> _WHAT TO WORK ON_
Set down the entries that follow exactly as written, leaving out any images.

> _DATA SUPPLIED_

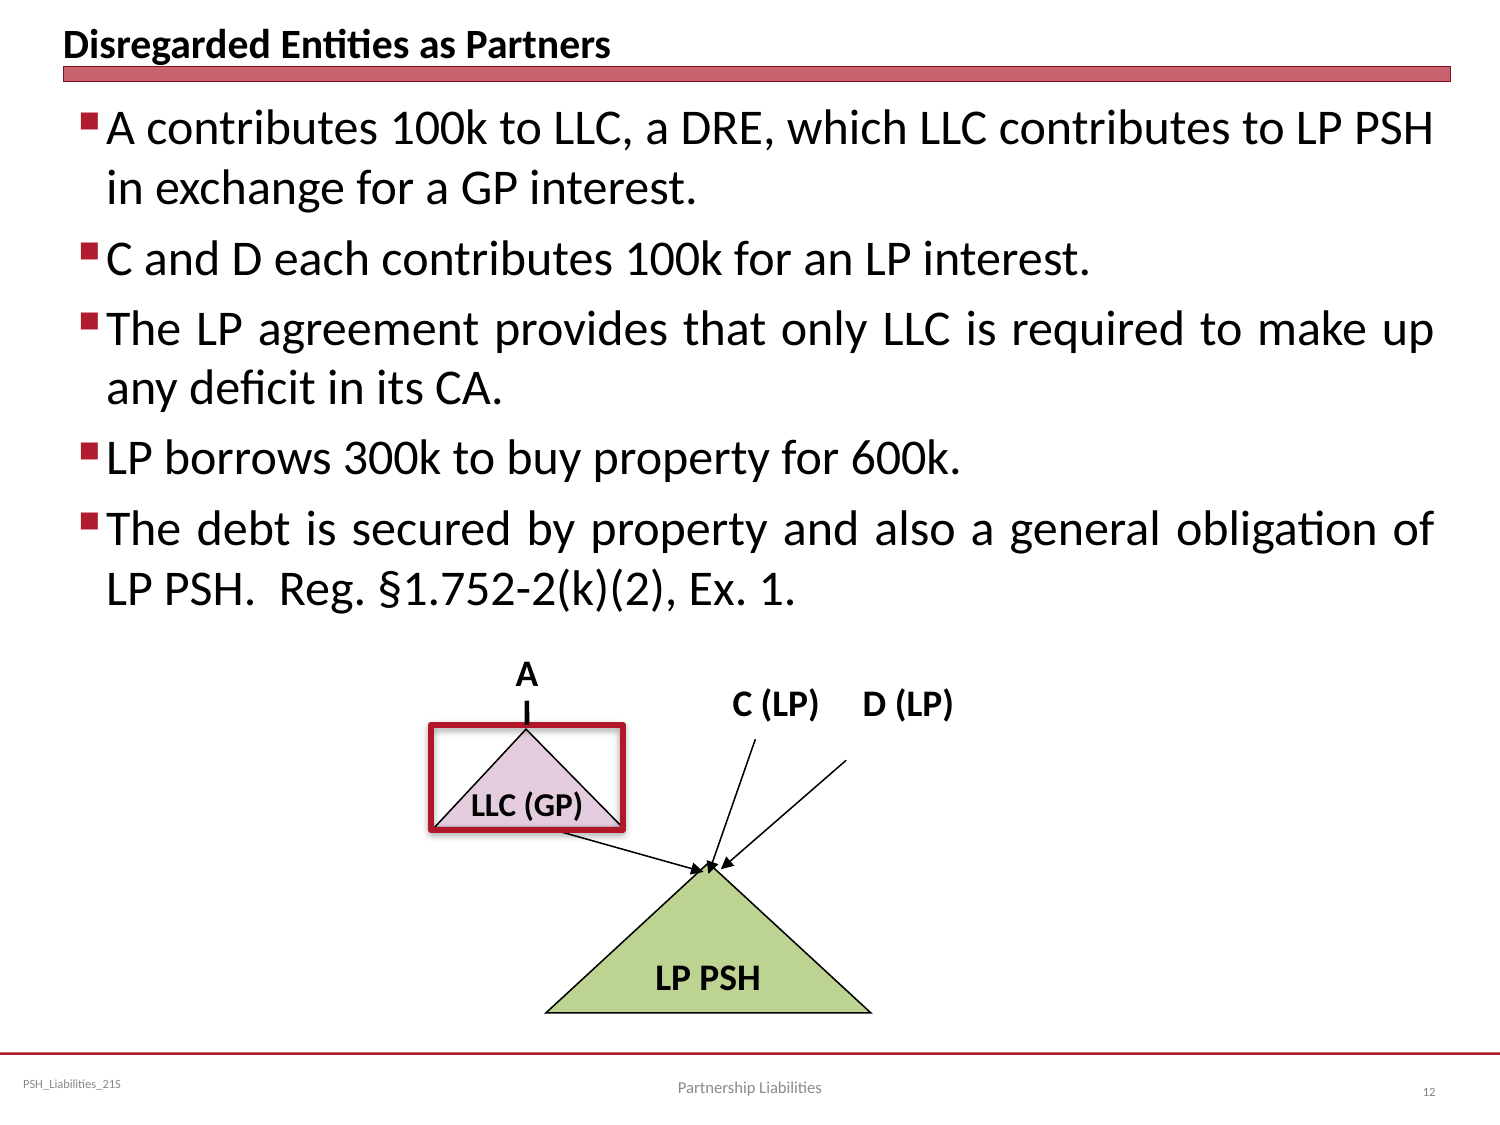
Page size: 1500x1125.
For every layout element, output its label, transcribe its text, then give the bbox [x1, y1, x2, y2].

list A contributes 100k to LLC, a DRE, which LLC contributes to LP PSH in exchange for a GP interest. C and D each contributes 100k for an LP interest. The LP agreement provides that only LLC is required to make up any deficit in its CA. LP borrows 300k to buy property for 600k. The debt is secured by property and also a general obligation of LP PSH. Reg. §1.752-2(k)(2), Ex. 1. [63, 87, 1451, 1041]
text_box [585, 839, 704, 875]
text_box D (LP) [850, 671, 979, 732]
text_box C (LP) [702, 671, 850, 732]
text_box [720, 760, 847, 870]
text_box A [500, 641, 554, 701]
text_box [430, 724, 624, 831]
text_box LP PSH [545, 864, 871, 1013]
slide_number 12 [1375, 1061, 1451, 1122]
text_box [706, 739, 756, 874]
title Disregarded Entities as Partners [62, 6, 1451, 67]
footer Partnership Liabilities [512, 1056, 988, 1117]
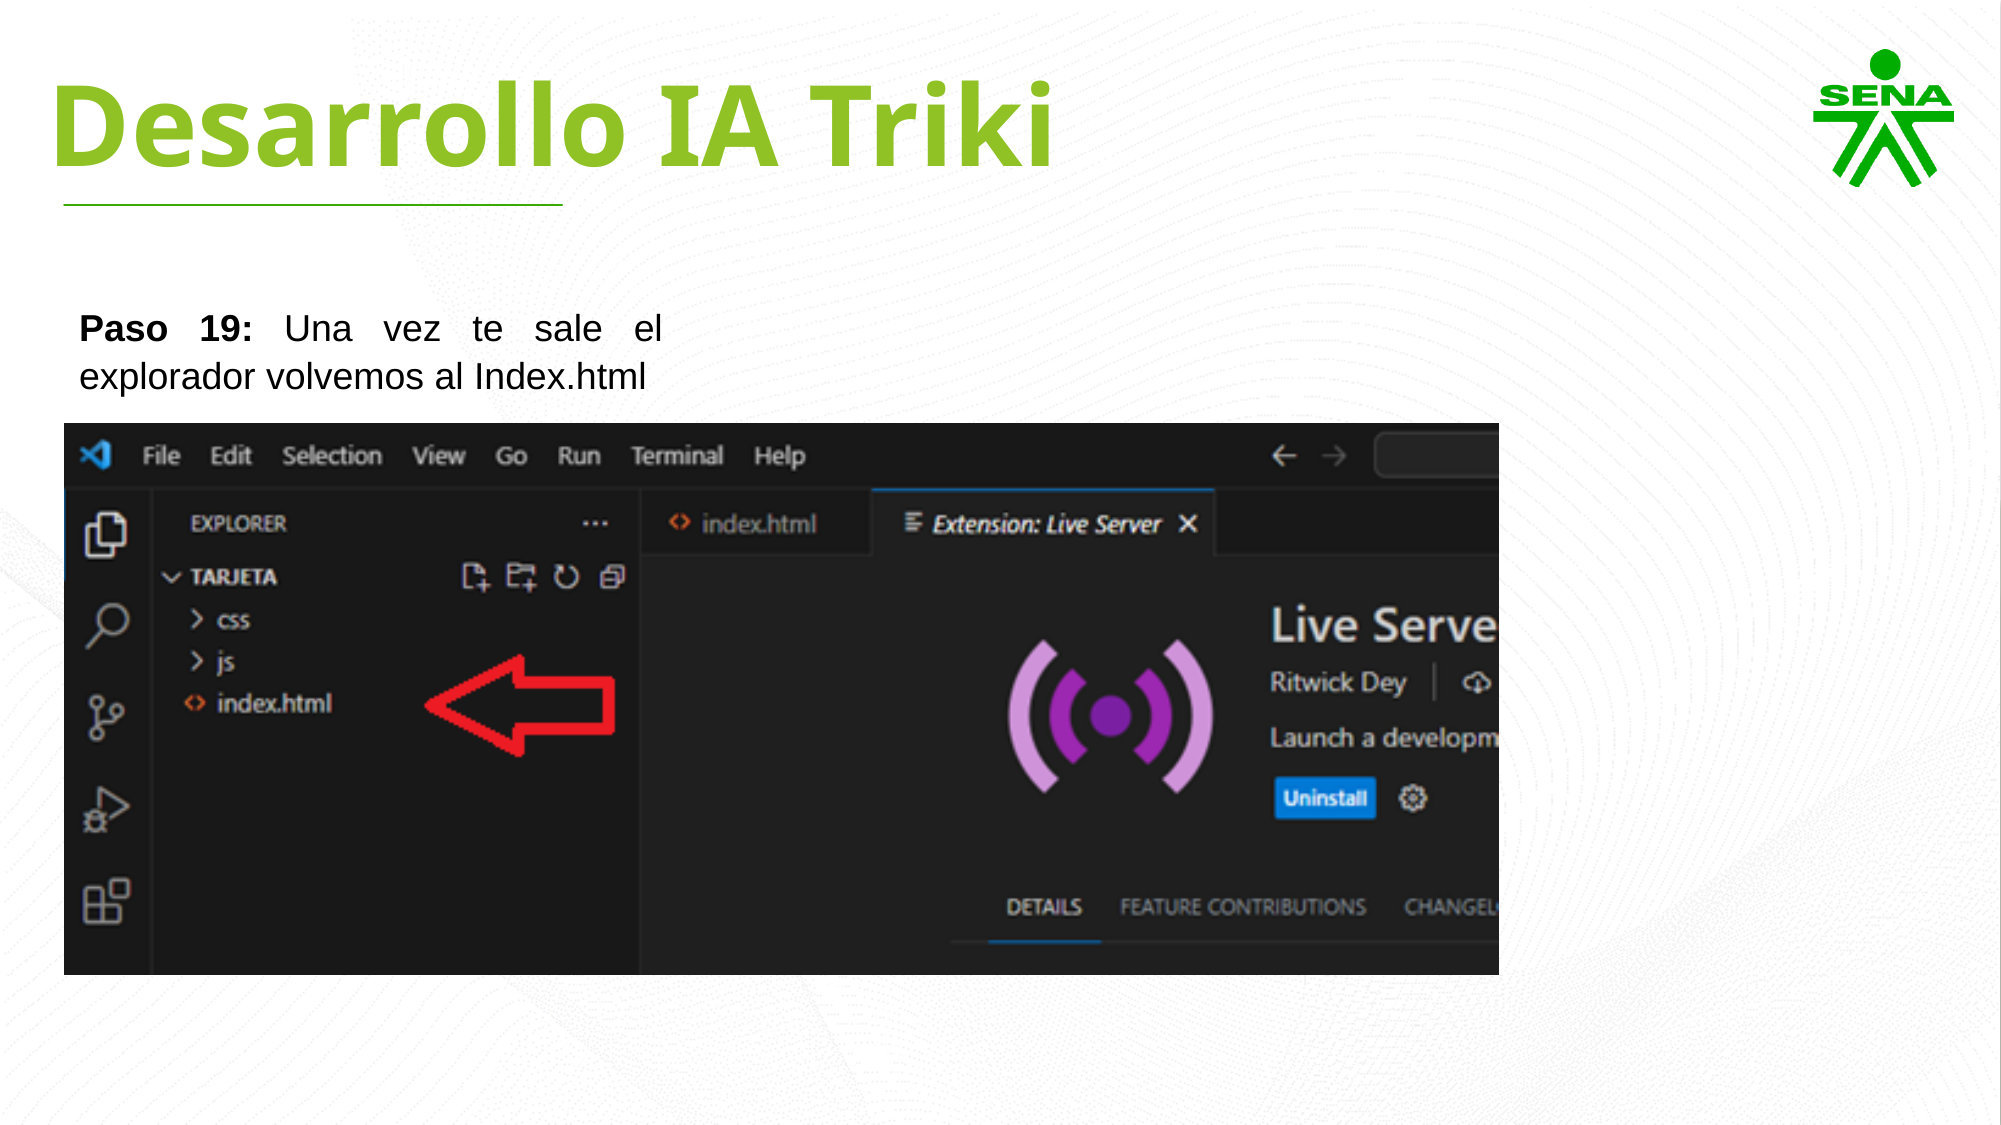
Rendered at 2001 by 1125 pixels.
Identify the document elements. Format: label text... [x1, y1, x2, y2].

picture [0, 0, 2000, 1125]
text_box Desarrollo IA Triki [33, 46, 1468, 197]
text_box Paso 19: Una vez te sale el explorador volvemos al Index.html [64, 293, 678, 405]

> _ANSWER AREA_
Page size: 1500x1125.
For every layout element, output its label, transcribe its text, then give the bbox [x1, y1, x2, y2].

list A contributes 100k to LLC, a DRE, which LLC contributes to LP PSH in exchange for a GP interest. C and D each contributes 100k for an LP interest. The LP agreement provides that only LLC is required to make up any deficit in its CA. LP borrows 300k to buy property for 600k. The debt is secured by property and also a general obligation of LP PSH. Reg. §1.752-2(k)(2), Ex. 1. [63, 87, 1451, 1041]
text_box [585, 839, 704, 875]
text_box D (LP) [850, 671, 979, 732]
text_box C (LP) [702, 671, 850, 732]
text_box [720, 760, 847, 870]
text_box A [500, 641, 554, 701]
text_box [430, 724, 624, 831]
text_box LP PSH [545, 864, 871, 1013]
slide_number 12 [1375, 1061, 1451, 1122]
text_box [706, 739, 756, 874]
title Disregarded Entities as Partners [62, 6, 1451, 67]
footer Partnership Liabilities [512, 1056, 988, 1117]
Rendered at 2001 by 1125 pixels.
Identify the document elements. Format: label text... [x1, y1, x2, y2].

picture [0, 0, 2000, 1125]
text_box Desarrollo IA Triki [33, 46, 1468, 197]
text_box Paso 19: Una vez te sale el explorador volvemos al Index.html [64, 293, 678, 405]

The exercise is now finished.